というか、なんなら農具も扱えるし、庭園の花の手入れをしているところすら見かけたことがある。
字も綺麗なほうだし、数字の計算だってレジーナよりも速くて正確。
……きっと地が器用なのだろう。
ルカという男は、一人で黙々と何かをしている姿を遠目に見ている分には、実に素晴らしい人物なのである。
そつなく何でもこなすし。
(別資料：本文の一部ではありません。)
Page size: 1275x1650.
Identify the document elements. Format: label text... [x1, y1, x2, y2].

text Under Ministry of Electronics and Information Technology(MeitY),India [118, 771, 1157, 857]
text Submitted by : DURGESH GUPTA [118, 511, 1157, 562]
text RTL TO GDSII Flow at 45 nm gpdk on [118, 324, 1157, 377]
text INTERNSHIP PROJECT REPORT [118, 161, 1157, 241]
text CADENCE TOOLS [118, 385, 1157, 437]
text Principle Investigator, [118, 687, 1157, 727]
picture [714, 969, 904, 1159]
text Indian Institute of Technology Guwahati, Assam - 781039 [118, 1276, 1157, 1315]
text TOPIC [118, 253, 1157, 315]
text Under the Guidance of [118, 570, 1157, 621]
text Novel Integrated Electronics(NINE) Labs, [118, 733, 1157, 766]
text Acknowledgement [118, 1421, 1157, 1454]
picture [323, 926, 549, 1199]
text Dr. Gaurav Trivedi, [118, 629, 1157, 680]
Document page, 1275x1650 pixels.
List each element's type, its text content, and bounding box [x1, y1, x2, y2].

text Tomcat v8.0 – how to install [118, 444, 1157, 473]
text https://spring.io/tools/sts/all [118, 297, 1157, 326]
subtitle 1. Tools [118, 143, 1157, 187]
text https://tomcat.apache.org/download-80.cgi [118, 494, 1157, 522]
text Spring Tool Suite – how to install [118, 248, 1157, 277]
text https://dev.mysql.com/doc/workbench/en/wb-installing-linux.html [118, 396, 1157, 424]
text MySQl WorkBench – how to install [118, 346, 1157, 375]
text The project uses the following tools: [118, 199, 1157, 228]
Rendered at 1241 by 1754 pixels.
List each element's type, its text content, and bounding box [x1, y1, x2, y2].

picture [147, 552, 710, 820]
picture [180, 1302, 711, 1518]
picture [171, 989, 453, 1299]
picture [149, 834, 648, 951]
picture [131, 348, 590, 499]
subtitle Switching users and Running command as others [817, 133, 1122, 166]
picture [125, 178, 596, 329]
麗しい容姿は絵になるし。
――なのに。
間近に接すると、その優等な印象はガラリと一転する。
人に対して、まるで潰れた虫を見るかのような視線を寄越し、悪口雑言、皮肉、嫌がらせ、嘲笑、からかい、粗野な態度……と、全ての最低を網羅してくる、どうしようもない男と成り果てる。
これは単なるレジーナの偏見ではなく、客観的に断言できる事象である。
現に、面食いぎみなアドリアンヌですら、ルカには一切近寄らない。
なぜなら初対面で、『まるまる肥えた家畜が、小屋と間違えて屋敷に上がり込んでしまったかと思いました』などと色々馬鹿にされ、大泣きさせられたので。
会って早々、彼の腕に擦り寄ってしまったアドリアンヌも悪かったのだろうが、ルカもルカである。
もちろん父も継母も大いに怒り、ルカは即座にメイトス家を追い出されたのだった。
――が、何度追い出してもいつの間にか戻ってきているので、あまりのしつこさに父が折れて、今に至るという。
屋敷の仕事全般をこなせるので、間近に接しなければ結構使える、というところも勝因だろう。
そういうわけで、メイトス一族および使用人たちは皆、ルカとは一定の距離を置いている。
必要な会話は二言、三言交わすにとどめ、決して近づかない。
遠くから眺めている分には、素晴らしく目の保養になるので、その距離を保つ。
それがルカという厄介な男の取扱い方だった。
そんな、触ったらかぶれる美しい毒花のような男が今、レジーナの真横にいる。
(こうやって静かに祈りを捧げる姿だけ見たら、まるで天の使いのような見目なのに)
ルカの姿を眺めながら、レジーナは呆れたように息をつく。
七歳の頃、初めて出会った時には本当に、『天使が降りて来た』なんて思ったものだ。
……まぁ、わずか一呼吸をする間に、その幻想はグシャリと崩れ去ったのだけれど。
思い返せばこの男は、出会った時から悪魔であった。